Required work:
Which of the lines below include the word "available"? Pull each one out.

Extracted material:
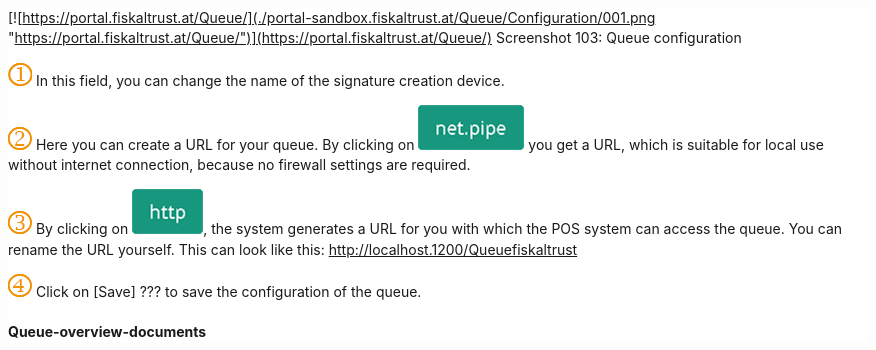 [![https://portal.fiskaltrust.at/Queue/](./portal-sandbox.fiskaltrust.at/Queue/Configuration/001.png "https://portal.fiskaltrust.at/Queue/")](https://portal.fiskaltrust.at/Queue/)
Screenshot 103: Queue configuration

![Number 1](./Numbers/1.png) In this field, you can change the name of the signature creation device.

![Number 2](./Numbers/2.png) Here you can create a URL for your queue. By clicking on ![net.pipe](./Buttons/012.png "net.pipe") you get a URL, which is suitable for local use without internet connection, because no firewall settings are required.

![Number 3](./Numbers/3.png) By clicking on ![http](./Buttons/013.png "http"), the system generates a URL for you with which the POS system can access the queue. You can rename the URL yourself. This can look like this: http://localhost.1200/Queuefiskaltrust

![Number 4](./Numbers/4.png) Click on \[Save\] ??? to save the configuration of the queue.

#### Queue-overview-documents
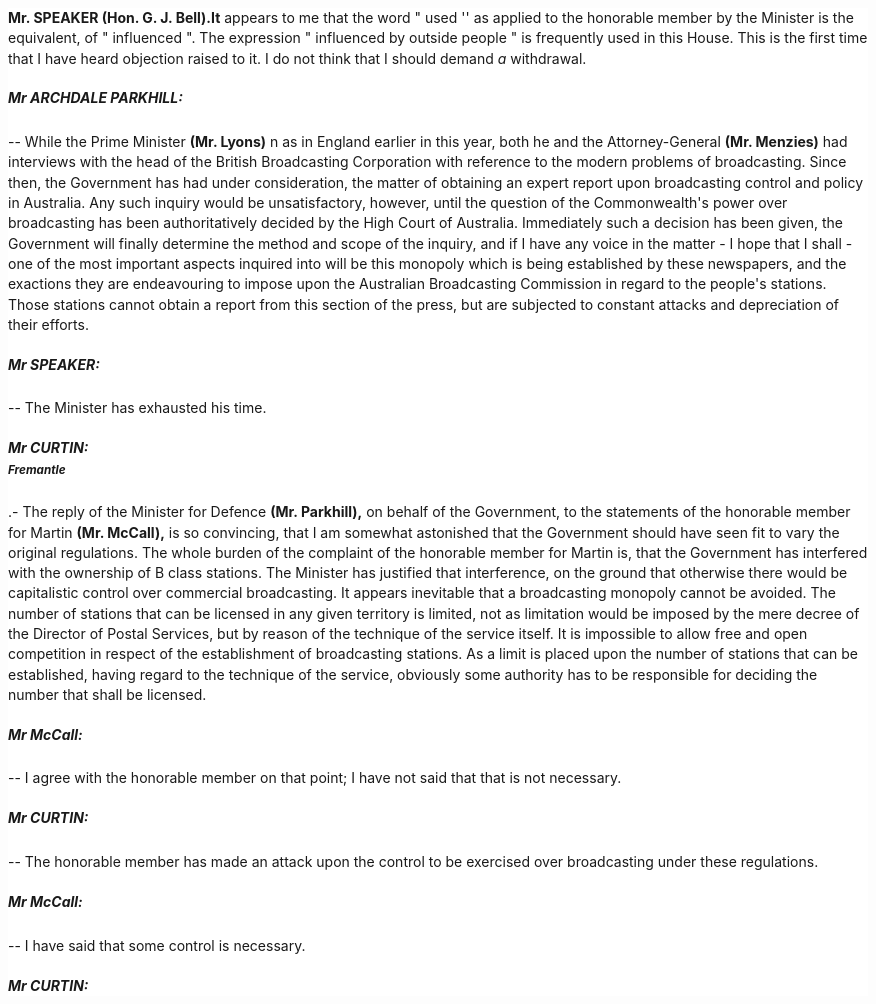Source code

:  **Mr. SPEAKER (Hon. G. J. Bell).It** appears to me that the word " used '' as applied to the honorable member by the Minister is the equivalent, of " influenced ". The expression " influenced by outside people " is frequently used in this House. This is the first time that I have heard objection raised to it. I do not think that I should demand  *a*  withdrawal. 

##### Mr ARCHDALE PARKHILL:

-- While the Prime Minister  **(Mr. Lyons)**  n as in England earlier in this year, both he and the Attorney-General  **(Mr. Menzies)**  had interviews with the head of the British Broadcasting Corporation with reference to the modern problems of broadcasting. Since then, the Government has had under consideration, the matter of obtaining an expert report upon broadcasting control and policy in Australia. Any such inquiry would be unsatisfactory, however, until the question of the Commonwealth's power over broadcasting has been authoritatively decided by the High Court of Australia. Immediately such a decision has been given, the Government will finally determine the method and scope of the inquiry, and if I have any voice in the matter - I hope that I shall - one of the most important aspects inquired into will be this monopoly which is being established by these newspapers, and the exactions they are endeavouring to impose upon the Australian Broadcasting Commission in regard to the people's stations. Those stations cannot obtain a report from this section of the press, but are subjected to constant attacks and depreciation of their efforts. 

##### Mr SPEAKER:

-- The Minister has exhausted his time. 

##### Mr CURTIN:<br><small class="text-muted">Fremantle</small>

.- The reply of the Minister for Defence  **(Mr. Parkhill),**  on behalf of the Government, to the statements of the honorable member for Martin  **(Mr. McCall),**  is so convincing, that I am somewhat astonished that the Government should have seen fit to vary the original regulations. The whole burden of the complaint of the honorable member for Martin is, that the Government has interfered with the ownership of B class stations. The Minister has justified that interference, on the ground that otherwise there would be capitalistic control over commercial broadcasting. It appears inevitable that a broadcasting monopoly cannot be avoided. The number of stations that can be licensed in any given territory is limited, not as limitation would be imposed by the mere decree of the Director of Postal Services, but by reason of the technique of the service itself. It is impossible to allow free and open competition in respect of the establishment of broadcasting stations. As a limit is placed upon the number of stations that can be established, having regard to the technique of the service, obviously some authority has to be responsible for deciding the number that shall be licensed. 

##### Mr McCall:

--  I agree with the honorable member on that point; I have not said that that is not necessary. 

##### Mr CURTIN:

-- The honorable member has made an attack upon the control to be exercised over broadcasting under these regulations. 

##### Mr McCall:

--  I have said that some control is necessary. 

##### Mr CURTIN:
--
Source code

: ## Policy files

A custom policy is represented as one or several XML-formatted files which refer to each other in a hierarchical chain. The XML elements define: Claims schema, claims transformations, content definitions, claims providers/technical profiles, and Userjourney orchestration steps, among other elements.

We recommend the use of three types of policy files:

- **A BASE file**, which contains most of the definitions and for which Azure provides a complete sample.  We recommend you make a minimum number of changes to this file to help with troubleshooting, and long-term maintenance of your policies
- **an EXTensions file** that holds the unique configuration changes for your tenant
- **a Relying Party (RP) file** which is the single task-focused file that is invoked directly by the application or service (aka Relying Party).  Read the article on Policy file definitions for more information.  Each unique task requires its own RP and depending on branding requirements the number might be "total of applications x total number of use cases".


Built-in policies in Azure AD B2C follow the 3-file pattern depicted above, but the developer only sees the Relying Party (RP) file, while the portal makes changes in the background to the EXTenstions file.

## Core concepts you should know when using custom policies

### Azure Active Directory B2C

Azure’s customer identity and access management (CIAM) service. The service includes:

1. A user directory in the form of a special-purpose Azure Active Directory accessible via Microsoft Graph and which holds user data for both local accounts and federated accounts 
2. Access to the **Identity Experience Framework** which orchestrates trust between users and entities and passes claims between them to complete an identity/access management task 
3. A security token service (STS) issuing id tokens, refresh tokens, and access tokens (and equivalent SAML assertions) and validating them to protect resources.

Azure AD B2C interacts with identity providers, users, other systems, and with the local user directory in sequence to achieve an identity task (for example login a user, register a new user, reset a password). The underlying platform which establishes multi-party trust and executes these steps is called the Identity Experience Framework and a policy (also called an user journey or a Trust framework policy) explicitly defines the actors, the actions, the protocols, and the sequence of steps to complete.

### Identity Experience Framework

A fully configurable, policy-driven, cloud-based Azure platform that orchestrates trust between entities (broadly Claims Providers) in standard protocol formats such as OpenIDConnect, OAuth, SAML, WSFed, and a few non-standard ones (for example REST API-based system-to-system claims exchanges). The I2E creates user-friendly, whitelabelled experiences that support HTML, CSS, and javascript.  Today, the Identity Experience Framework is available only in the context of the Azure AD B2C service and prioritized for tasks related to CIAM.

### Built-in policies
--
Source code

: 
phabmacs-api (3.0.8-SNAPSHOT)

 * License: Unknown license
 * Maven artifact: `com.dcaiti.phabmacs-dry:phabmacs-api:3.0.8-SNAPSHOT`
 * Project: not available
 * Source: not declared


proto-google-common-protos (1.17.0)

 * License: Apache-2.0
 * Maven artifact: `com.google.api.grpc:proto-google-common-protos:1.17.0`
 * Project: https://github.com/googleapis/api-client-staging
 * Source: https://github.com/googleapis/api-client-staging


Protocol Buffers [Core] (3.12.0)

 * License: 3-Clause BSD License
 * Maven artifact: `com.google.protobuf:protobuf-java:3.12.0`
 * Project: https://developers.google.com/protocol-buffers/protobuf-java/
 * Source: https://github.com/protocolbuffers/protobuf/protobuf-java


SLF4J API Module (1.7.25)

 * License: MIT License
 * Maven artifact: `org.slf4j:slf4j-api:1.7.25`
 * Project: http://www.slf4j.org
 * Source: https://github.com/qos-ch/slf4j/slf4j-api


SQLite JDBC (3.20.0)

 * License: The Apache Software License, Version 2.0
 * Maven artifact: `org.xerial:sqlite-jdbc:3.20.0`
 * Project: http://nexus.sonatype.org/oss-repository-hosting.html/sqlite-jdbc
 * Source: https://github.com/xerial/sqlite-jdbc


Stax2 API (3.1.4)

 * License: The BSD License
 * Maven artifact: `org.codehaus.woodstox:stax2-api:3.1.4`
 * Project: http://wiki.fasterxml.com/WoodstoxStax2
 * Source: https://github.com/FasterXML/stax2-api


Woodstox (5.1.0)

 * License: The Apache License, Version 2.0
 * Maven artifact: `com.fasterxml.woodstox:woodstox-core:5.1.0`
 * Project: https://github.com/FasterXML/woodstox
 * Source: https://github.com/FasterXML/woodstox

Reply:
A fully configurable, policy-driven, cloud-based Azure platform that orchestrates trust between entities (broadly Claims Providers) in standard protocol formats such as OpenIDConnect, OAuth, SAML, WSFed, and a few non-standard ones (for example REST API-based system-to-system claims exchanges). The I2E creates user-friendly, whitelabelled experiences that support HTML, CSS, and javascript.  Today, the Identity Experience Framework is available only in the context of the Azure AD B2C service and prioritized for tasks related to CIAM.
 * Project: not available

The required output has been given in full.